__Task goal__. Only a number is wanted here: the count of lines in the entries below that include the word "wall".

Records from a data collection:
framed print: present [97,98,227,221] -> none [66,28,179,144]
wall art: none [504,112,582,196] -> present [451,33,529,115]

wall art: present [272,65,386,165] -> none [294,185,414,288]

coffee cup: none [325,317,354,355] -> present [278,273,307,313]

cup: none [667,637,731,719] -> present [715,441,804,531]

__Exercise solution__. 2